The technical term for the desired state in Salt is highstate, which is shortened from high-level state. It describes the goal of the state. The name is a frequent cause of confusion because it seems to be the opposite of a low state, which is described almost nowhere.
The low states, or the low-level states, are the steps Salt takes to get to the goal. Since the compilation of the goal to the low-level states is done internally, nothing in the user-facing documentation talks about a low state, thus leading to confusion.
The following applies the desired state.
$ salt '*' state.highstate
Because a lot of confusion is caused by the name highstate, an alias was created.
$ salt '*' state.apply
Again, both do the same thing: figure out the desired state for all machines and then issue commands to reach it.
The state is described in SLS files. These files are usually in the YAML format and describe the desired state.
The usual way to configure is one file top.sls, which describes which other files apply to which machines. The top.sls name is used by default as the top-level file.

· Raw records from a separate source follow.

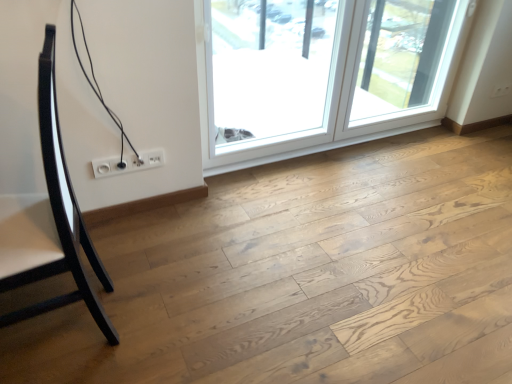
Question: From the image's perspective, would you say natural wood floor at center is positioned over glossy black chair at left?

Choices:
 (A) no
 (B) yes

Answer: (A)

Question: Would you say natural wood floor at center is outside glossy black chair at left?

Choices:
 (A) yes
 (B) no

Answer: (A)

Question: Considering the relative sizes of natural wood floor at center and glossy black chair at left in the image provided, is natural wood floor at center taller than glossy black chair at left?

Choices:
 (A) yes
 (B) no

Answer: (B)

Question: From the image's perspective, is natural wood floor at center located beneath glossy black chair at left?

Choices:
 (A) no
 (B) yes

Answer: (B)

Question: Is natural wood floor at center closer to the viewer compared to glossy black chair at left?

Choices:
 (A) yes
 (B) no

Answer: (B)

Question: From a real-world perspective, relative to natural wood floor at center, is transparent glass window at upper right, the 2th window viewed from the left, vertically above or below?

Choices:
 (A) below
 (B) above

Answer: (B)

Question: Is transparent glass window at upper right, the first window from the right, in front of or behind natural wood floor at center in the image?

Choices:
 (A) behind
 (B) front

Answer: (A)

Question: From the image's perspective, is transparent glass window at upper right, the 2th window viewed from the left, positioned above or below natural wood floor at center?

Choices:
 (A) below
 (B) above

Answer: (B)

Question: Is transparent glass window at upper right, the first window from the right, taller or shorter than natural wood floor at center?

Choices:
 (A) tall
 (B) short

Answer: (A)

Question: Relative to transparent glass window at upper center, positioned as the first window in left-to-right order, is natural wood floor at center in front or behind?

Choices:
 (A) front
 (B) behind

Answer: (A)

Question: Is natural wood floor at center situated inside transparent glass window at upper center, acting as the 2th window starting from the right, or outside?

Choices:
 (A) outside
 (B) inside

Answer: (A)

Question: Is natural wood floor at center wider or thinner than transparent glass window at upper center, positioned as the first window in left-to-right order?

Choices:
 (A) wide
 (B) thin

Answer: (A)

Question: From the image's perspective, is natural wood floor at center positioned above or below transparent glass window at upper center, positioned as the first window in left-to-right order?

Choices:
 (A) above
 (B) below

Answer: (B)

Question: From a real-world perspective, is glossy black chair at left above or below transparent glass screen door at upper right?

Choices:
 (A) below
 (B) above

Answer: (B)

Question: Visually, is glossy black chair at left positioned to the left or to the right of transparent glass screen door at upper right?

Choices:
 (A) left
 (B) right

Answer: (A)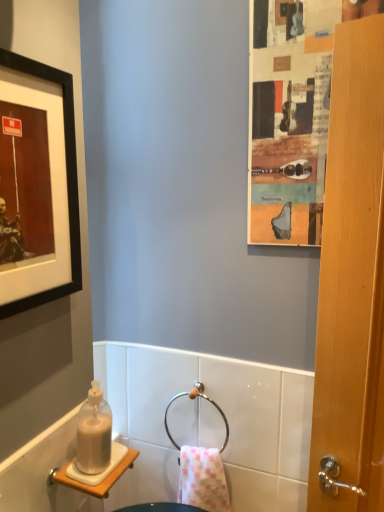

A simple homogenous environment might be as follows.
# top.sls
base:
'*':
- core
- monitoring
- kubelet
This example would have all machines apply the configuration from core.sls (presumably, making sure the basic packages are installed, the right users are configured, etc.), from monitoring.sls (presumably, making sure that tools that monitor the machine are installed and running), and kubelet.sls, defining how to install and configure the kubelet.
Indeed, much of the time, Salt configures machines for workload orchestration tools such as Kubernetes or Docker Swarm.